Les violences sont omniprésentes dans le parcours des personnes concernées avant, pendant et après la prostitution.

« Il y a des viols, des agressions. Mais on ne dit rien, on s’arrange pour montrer qu’on sait gérer. J’avais peur tout le temps, tous les jours ».

— Carole, Prostitution et société n°181

Avant la prostitution

Violences subies avant l’entrée en prostitution, violences sexuelles, violences intrafamiliales, violences conjugales,  sont extrêmement fréquentes, voire systématiques. En mettant à mal la construction de l’estime de soi, elles constituent un facteur de risque prostitutionnel. Cette moindre estime de soi, souvent liée à une dévalorisation, qu’exploitent les proxénètes, experts dans le repérage (de plus en plus sur les réseaux sociaux). La vulnérabilité de la personne leur permet d’exercer facilement leur emprise et leur manipulation.

Pendant la prostitution

Les associations de terrain rapportent qu’une forte majorité de personnes prostituées sont victimes de proxénétisme (petit ou grand réseau, proxénétisme conjugal) ou de traite des êtres humains. La violence vient d’abord de ceux et celles qui exploitent les personnes prostituées, que ce soit pour leur profit sexuel ou financier.

Les « clients » prostitueurs sont à la fois sources et acteurs de cette violence : sans leur demande, pas de système prostitutionnel. Premiers agresseurs des personnes prostituées, ils peuvent leur faire subir insultes, humiliations, agressions, et même meurtres. Les féminicides prostitutionnels sont majoritairement de leur fait.

De leur côté, proxénètes et trafiquants soumettent leurs victimes à la violence pour les maintenir dans une emprise totale : violences physiques, menaces, viols systématiques pour « dresser » la victime, des corps tatoués de force pour signifier l’appartenance au réseau ou au proxénète, menaces de représailles sur les familles. Mais aussi, plus insidieusement, violences psychologiques et manipulations.

Une violence en soi

La violence de la prostitution ne réside pas seulement dans ses conditions d’exercice. Elle est inhérente à l’acte prostitutionnel.
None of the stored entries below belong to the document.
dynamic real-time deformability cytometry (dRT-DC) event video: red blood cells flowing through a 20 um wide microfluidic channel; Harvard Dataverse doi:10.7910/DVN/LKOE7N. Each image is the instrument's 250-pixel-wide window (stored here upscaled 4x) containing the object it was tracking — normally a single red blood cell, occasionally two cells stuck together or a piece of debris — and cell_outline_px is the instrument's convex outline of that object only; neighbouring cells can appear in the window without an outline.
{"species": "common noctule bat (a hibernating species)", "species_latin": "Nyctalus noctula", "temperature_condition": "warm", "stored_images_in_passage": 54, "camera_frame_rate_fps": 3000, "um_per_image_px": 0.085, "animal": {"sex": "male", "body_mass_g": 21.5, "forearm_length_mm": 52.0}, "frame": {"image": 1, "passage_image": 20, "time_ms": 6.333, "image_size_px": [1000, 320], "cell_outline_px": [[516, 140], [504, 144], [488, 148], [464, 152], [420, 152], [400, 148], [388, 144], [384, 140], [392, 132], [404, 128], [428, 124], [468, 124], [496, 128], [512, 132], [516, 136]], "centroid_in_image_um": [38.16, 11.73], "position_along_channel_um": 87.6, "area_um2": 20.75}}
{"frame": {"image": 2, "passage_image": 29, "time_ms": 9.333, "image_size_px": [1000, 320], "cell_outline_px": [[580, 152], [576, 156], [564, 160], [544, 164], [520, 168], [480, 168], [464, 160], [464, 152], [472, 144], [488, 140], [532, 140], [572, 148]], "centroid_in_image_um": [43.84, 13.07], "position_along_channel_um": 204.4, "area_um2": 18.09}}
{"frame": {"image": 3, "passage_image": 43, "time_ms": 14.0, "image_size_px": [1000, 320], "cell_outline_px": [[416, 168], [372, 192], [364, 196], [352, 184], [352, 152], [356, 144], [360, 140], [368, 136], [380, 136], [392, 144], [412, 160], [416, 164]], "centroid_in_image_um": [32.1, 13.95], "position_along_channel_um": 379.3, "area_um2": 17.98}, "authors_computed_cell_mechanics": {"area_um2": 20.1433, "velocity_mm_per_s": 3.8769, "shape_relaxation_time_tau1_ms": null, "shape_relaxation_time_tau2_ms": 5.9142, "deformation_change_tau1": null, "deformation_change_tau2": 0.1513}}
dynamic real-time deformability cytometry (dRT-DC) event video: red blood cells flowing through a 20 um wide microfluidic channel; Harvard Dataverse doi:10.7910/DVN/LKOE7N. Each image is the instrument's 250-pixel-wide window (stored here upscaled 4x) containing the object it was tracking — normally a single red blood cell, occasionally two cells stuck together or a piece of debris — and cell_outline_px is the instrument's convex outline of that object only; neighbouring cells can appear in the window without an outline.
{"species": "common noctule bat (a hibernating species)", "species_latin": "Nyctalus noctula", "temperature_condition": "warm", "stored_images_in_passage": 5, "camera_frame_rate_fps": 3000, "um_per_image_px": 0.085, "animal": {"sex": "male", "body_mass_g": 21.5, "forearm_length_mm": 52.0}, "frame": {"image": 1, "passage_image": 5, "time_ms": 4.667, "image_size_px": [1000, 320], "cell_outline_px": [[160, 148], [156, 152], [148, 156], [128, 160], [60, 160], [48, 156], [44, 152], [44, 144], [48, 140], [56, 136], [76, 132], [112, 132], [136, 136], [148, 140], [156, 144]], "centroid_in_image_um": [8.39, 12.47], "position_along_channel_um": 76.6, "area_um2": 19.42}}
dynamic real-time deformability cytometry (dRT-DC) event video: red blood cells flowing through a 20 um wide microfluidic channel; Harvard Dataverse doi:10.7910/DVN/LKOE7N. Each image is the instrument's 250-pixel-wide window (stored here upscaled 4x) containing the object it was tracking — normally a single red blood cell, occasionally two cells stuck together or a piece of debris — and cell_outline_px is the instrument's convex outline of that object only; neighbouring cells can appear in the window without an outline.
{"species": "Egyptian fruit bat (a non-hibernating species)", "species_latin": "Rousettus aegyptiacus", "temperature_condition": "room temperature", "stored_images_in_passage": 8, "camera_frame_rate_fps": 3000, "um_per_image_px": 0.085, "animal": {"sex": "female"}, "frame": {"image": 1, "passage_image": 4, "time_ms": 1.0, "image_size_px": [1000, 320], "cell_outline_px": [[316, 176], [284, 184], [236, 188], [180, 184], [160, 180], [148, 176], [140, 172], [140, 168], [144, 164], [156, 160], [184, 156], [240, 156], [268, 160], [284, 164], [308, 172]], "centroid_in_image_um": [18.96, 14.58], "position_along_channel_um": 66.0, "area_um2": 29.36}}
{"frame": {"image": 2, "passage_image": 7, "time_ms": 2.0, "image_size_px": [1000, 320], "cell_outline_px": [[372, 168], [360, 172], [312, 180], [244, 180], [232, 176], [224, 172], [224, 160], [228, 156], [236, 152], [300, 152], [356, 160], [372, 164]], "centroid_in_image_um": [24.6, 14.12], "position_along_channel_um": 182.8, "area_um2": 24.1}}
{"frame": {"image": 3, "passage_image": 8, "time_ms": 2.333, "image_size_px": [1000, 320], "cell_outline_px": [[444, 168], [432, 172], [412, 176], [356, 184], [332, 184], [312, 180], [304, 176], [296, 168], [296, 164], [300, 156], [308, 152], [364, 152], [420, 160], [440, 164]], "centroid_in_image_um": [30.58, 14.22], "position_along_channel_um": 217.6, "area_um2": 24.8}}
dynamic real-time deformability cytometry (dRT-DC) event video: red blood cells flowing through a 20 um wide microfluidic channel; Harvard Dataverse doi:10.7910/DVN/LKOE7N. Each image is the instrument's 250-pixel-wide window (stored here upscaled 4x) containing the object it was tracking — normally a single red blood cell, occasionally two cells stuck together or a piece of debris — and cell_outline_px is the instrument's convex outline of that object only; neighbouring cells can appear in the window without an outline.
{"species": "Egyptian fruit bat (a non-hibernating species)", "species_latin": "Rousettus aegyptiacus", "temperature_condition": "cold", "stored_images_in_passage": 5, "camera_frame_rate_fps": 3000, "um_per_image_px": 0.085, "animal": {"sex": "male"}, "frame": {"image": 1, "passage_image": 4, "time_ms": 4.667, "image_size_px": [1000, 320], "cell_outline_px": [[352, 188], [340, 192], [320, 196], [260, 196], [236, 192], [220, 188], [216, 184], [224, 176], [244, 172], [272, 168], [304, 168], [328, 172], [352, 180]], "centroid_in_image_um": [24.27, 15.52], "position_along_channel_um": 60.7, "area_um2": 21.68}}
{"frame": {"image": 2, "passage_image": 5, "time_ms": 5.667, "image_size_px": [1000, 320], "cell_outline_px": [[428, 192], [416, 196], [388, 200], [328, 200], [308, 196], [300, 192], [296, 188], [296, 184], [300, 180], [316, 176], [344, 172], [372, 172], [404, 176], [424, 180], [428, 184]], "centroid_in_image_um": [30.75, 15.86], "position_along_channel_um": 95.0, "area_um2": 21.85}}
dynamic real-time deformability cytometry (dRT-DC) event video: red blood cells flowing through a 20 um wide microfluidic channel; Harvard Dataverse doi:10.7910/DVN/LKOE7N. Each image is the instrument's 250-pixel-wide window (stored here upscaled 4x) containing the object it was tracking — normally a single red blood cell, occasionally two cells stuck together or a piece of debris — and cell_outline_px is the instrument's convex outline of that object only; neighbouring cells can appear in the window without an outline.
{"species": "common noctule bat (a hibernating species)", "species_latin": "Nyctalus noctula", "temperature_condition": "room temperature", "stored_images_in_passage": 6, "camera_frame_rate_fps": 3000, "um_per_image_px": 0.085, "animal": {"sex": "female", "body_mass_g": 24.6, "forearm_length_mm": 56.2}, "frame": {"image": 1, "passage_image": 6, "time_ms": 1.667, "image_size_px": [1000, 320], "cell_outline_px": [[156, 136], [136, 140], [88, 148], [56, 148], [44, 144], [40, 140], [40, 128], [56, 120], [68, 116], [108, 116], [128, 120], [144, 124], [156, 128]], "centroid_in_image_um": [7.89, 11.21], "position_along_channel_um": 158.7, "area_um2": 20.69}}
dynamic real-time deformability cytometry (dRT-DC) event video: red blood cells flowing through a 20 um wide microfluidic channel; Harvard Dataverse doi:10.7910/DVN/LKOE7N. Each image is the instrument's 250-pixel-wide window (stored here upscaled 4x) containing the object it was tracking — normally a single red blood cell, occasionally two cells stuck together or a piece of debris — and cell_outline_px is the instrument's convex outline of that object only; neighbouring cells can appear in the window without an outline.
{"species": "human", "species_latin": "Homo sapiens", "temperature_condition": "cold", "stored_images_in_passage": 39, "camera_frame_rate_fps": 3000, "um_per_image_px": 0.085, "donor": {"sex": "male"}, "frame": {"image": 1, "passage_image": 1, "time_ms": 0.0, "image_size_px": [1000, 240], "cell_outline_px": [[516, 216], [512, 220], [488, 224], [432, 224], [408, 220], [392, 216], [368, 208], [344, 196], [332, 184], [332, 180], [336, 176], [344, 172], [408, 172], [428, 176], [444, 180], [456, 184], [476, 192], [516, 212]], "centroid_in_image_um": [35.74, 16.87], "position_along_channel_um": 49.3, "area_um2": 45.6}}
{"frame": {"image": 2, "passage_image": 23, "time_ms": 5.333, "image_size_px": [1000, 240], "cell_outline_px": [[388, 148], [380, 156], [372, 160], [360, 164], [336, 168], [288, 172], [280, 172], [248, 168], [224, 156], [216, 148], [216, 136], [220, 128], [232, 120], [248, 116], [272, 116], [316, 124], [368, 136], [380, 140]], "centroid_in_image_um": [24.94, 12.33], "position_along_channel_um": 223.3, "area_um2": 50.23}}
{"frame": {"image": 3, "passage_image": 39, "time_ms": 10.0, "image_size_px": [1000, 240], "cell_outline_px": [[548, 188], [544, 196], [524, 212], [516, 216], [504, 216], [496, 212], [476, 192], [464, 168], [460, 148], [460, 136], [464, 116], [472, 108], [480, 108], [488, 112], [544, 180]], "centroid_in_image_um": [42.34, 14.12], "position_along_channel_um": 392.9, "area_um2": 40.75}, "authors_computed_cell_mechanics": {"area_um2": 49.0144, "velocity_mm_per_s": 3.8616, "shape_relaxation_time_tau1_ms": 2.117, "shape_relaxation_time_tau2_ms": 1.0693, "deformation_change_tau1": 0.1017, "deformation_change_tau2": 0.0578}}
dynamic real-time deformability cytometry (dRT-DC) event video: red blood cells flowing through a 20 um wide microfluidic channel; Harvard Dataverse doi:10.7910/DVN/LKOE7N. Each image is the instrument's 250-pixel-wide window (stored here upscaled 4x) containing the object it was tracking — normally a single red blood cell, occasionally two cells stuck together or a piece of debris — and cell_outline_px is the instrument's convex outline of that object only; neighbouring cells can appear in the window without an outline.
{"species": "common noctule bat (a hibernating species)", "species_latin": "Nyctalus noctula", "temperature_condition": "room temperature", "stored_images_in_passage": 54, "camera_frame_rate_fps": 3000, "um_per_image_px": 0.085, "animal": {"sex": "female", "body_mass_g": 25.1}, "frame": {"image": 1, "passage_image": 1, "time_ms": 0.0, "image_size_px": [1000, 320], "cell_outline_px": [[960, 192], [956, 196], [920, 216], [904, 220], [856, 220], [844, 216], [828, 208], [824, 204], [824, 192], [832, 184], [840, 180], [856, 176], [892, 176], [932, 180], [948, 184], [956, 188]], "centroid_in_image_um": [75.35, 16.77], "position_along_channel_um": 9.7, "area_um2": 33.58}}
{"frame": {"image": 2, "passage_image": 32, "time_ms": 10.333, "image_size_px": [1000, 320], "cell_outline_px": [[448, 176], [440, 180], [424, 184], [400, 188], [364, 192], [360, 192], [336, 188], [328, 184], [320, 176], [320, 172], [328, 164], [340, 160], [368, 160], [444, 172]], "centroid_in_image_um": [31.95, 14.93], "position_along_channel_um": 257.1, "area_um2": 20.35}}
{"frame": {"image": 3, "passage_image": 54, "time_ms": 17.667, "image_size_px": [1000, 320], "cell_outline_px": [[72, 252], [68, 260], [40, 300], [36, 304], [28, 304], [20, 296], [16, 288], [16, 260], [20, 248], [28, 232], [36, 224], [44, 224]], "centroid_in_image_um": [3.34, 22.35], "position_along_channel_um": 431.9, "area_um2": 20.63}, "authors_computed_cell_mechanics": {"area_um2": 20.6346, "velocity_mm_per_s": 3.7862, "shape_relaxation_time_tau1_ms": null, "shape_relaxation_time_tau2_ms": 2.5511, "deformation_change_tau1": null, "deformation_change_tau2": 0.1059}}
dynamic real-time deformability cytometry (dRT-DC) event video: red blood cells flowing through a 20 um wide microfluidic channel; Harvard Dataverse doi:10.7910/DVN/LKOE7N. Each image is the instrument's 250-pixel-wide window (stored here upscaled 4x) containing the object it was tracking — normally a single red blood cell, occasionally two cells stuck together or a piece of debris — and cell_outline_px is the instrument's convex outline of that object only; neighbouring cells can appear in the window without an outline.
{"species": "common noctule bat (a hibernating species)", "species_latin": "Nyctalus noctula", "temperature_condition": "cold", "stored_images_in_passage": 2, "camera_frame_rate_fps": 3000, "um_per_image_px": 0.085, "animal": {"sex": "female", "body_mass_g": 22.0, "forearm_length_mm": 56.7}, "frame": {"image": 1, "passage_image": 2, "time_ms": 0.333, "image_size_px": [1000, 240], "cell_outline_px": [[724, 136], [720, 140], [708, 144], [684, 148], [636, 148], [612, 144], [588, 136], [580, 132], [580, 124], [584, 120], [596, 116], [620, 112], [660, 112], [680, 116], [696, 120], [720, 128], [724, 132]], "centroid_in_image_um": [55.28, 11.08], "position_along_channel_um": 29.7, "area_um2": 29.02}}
« Avoir à subir un acte sexuel qui n’est pas désiré en échange d’argent, ça revient à ce que l’on appelle en termes médicaux, une ‘effraction corporelle à caractère sexuel’ qui, en fait, est l’équivalent d’un viol et a les mêmes conséquences que le viol, que ce soit sur les enfants, les adolescents ou les adultes ».

— Judith trinquart, médecin légiste

Après la prostitution

La violence vécue dans la prostitution l’acte lui-même ont de lourdes conséquences pour les personnes prostituées qui souffrent de séquelles psychiques (répétition de traumatismes anciens, dissociation, stress post-traumatique, anxiété, dépression etc) et physiques (blessures, handicaps, meurtres, infections, grossesses non désirées, etc). Elles sont encore largement ignorées, car non dites par les personnes concernées, encore trop souvent réduites au silence par la honte ou les menaces.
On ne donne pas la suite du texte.